Goal of the exercise: Format the rows from the very first line through the line holding "solving those problems.", inclusive, as a numbered list, leaving out any blank lines.

Material to process:
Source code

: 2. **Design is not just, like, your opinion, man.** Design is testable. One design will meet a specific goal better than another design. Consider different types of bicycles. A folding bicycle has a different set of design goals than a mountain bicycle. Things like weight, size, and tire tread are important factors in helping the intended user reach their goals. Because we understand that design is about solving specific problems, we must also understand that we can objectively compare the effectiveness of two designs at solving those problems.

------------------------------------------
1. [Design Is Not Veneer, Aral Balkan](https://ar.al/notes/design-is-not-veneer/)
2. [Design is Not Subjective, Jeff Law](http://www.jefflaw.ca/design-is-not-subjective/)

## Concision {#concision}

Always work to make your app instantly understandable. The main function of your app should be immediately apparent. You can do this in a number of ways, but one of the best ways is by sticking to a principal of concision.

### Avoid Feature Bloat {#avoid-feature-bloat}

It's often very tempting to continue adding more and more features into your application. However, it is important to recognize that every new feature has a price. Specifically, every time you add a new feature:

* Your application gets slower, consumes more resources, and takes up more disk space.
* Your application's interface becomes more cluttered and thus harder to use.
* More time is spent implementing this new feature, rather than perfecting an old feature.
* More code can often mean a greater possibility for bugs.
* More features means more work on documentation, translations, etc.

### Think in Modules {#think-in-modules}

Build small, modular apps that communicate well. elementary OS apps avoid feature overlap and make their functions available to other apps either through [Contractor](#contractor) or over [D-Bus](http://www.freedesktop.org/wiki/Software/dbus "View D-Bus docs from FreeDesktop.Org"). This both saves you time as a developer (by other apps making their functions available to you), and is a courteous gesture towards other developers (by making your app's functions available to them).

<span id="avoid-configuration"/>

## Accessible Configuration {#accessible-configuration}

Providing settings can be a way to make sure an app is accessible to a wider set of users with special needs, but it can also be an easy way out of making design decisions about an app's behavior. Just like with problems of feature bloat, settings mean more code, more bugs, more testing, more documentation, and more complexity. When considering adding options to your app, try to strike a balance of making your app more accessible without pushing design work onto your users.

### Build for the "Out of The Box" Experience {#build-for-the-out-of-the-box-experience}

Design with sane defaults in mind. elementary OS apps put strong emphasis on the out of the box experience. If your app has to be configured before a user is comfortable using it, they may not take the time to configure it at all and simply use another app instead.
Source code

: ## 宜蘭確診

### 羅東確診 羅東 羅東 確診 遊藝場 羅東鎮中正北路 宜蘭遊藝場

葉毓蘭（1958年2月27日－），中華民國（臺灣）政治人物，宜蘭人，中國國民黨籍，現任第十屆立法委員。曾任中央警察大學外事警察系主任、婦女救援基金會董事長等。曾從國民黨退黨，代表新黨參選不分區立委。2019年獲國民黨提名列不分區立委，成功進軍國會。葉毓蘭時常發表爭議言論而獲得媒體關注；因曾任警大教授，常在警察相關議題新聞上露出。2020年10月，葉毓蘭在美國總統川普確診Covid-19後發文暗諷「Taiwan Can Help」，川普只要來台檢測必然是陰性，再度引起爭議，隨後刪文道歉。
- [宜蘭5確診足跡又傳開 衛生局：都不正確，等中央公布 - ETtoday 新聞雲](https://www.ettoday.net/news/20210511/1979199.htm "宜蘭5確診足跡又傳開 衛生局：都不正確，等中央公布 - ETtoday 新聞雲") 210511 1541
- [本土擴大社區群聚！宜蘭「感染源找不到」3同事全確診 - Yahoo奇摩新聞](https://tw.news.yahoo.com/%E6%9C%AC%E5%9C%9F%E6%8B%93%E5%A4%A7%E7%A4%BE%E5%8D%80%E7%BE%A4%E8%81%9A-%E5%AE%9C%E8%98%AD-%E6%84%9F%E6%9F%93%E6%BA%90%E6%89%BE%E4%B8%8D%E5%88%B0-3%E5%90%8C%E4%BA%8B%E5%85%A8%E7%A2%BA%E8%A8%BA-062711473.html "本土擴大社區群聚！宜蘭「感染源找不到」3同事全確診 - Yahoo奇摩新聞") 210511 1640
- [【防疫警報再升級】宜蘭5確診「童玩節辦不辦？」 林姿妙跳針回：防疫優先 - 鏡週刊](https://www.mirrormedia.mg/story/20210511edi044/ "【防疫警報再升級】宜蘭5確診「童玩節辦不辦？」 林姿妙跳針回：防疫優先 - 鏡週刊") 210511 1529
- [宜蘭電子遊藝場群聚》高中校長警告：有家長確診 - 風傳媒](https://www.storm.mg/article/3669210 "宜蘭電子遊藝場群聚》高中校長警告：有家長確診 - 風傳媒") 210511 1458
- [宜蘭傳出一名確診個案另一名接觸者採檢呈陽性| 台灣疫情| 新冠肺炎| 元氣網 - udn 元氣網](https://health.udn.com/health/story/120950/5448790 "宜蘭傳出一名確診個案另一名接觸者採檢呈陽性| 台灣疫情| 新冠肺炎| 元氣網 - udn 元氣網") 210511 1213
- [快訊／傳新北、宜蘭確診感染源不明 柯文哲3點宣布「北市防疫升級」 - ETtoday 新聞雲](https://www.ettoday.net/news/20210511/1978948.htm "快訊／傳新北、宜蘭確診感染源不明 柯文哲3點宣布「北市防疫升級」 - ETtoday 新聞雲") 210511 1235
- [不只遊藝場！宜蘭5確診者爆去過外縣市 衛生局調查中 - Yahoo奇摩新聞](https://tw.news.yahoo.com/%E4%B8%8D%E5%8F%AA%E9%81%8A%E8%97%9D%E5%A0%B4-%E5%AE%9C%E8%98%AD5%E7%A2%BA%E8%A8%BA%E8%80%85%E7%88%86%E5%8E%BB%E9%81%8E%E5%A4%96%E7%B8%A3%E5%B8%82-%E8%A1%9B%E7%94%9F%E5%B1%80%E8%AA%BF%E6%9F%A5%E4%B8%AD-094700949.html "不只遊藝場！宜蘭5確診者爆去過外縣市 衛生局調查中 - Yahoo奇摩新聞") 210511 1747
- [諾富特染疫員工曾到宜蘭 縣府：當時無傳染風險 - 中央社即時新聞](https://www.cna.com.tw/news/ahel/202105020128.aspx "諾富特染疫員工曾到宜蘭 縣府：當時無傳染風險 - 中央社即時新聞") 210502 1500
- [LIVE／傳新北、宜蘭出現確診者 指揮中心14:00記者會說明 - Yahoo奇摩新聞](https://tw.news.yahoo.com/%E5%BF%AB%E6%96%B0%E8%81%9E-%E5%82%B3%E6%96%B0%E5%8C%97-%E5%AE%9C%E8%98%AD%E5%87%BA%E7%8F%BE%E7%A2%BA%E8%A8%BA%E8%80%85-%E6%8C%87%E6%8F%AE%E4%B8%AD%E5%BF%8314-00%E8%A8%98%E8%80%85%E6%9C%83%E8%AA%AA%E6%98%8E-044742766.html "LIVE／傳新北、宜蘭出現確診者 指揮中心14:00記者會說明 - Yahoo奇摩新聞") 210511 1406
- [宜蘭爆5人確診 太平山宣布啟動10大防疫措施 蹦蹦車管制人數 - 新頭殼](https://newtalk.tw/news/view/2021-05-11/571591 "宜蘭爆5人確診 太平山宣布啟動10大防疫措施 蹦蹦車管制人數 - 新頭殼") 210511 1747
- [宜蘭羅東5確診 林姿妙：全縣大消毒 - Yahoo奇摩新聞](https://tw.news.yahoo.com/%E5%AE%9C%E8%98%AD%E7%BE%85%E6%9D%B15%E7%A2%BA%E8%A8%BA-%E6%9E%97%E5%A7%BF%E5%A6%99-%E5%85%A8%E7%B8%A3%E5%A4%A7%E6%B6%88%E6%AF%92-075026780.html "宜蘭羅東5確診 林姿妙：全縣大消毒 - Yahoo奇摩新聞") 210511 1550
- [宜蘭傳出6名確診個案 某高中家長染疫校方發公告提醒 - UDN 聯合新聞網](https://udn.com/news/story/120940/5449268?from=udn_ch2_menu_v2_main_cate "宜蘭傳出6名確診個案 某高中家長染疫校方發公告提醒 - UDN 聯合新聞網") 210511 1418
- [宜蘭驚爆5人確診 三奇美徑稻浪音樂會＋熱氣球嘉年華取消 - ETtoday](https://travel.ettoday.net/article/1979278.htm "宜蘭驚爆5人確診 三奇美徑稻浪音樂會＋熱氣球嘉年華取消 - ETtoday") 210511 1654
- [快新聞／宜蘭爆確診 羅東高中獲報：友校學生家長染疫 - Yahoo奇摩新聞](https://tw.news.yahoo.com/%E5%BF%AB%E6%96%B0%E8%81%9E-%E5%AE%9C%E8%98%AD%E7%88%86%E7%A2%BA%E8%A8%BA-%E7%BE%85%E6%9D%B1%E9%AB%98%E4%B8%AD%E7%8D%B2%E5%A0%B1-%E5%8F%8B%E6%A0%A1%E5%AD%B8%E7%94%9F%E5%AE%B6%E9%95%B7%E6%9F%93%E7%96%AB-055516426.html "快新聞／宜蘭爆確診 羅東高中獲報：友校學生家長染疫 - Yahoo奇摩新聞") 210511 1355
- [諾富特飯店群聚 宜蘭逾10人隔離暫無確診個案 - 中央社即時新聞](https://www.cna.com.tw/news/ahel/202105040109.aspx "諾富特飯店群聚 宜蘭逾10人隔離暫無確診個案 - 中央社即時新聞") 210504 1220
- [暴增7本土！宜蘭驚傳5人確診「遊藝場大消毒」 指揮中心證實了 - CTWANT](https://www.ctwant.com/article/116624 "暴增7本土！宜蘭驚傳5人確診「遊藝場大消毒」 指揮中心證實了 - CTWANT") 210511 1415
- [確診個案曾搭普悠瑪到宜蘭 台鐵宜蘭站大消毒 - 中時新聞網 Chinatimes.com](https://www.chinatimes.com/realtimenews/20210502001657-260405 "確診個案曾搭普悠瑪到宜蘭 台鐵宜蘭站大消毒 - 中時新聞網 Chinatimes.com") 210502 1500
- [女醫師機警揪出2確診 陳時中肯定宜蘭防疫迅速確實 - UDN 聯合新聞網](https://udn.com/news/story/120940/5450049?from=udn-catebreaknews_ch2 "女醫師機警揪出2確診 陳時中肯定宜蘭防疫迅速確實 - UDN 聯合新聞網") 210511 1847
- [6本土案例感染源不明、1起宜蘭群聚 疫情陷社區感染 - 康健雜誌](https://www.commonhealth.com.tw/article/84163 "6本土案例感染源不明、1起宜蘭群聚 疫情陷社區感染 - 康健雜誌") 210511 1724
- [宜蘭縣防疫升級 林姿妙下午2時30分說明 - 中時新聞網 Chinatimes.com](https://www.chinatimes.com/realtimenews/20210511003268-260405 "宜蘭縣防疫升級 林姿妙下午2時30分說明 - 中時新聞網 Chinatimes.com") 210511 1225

Reply:
1. Source code
2. : 2. **Design is not just, like, your opinion, man.** Design is testable. One design will meet a specific goal better than another design. Consider different types of bicycles. A folding bicycle has a different set of design goals than a mountain bicycle. Things like weight, size, and tire tread are important factors in helping the intended user reach their goals. Because we understand that design is about solving specific problems, we must also understand that we can objectively compare the effectiveness of two designs at solving those problems.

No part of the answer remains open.